# TASK STATEMENT
Please copy out the lines from the one containing "Độc thủ đại" through the one containing "Tuấn, Thanh Kim Huệ, Chí Tâm, Thanh Sang", swapping every "Vũ Linh" for "Thanh Sang" and leaving everything else unchanged.

Collected data:
--- START ---
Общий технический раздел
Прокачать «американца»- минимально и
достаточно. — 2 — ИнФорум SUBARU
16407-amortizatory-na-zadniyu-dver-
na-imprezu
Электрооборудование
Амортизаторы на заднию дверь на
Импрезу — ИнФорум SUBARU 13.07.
--- END ---
--- START ---
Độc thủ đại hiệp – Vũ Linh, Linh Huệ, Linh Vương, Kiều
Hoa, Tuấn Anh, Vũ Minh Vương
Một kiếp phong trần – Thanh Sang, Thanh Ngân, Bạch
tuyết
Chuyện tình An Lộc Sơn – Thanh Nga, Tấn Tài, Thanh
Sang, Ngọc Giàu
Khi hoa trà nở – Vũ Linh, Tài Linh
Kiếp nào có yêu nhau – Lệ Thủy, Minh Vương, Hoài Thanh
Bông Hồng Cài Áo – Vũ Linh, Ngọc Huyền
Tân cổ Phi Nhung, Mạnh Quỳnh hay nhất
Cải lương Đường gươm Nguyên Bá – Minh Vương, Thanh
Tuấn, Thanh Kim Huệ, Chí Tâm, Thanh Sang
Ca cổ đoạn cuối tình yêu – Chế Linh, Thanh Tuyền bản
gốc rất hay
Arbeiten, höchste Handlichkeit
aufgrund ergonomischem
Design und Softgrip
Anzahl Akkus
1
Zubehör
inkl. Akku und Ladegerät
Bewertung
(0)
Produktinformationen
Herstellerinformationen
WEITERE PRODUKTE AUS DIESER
--- END ---
--- START ---
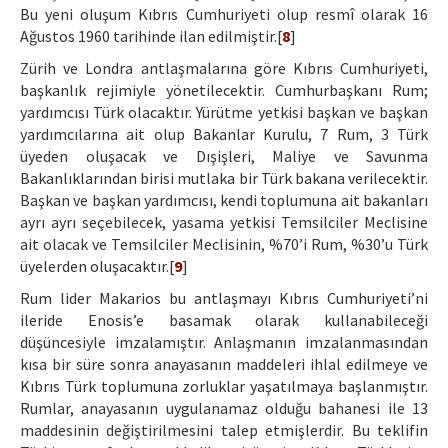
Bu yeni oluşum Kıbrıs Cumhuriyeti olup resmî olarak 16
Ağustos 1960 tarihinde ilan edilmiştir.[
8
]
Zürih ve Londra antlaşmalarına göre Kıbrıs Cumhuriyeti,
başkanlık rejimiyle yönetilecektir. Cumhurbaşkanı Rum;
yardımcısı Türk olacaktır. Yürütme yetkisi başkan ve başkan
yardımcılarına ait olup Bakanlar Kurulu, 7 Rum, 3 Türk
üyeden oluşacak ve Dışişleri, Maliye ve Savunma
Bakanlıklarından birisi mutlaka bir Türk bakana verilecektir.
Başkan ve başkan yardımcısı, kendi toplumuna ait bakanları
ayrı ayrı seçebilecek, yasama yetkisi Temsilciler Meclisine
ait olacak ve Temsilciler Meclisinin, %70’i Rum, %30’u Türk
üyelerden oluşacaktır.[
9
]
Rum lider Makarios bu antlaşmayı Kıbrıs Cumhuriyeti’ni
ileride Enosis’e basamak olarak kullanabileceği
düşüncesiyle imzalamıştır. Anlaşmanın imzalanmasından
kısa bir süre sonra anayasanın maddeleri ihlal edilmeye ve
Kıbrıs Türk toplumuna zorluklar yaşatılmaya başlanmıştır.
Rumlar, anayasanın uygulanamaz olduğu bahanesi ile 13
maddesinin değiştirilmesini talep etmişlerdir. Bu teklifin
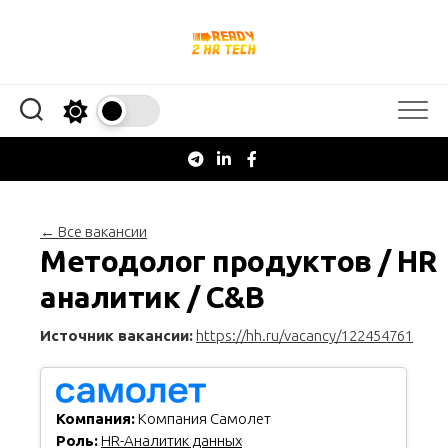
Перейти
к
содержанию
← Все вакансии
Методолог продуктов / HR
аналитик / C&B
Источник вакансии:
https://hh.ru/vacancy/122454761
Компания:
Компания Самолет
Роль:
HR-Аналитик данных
--- END ---
# EXERCISE RESULT
Độc thủ đại hiệp – Thanh Sang, Linh Huệ, Linh Vương, Kiều
Hoa, Tuấn Anh, Vũ Minh Vương
Một kiếp phong trần – Thanh Sang, Thanh Ngân, Bạch
tuyết
Chuyện tình An Lộc Sơn – Thanh Nga, Tấn Tài, Thanh
Sang, Ngọc Giàu
Khi hoa trà nở – Thanh Sang, Tài Linh
Kiếp nào có yêu nhau – Lệ Thủy, Minh Vương, Hoài Thanh
Bông Hồng Cài Áo – Thanh Sang, Ngọc Huyền
Tân cổ Phi Nhung, Mạnh Quỳnh hay nhất
Cải lương Đường gươm Nguyên Bá – Minh Vương, Thanh
Tuấn, Thanh Kim Huệ, Chí Tâm, Thanh Sang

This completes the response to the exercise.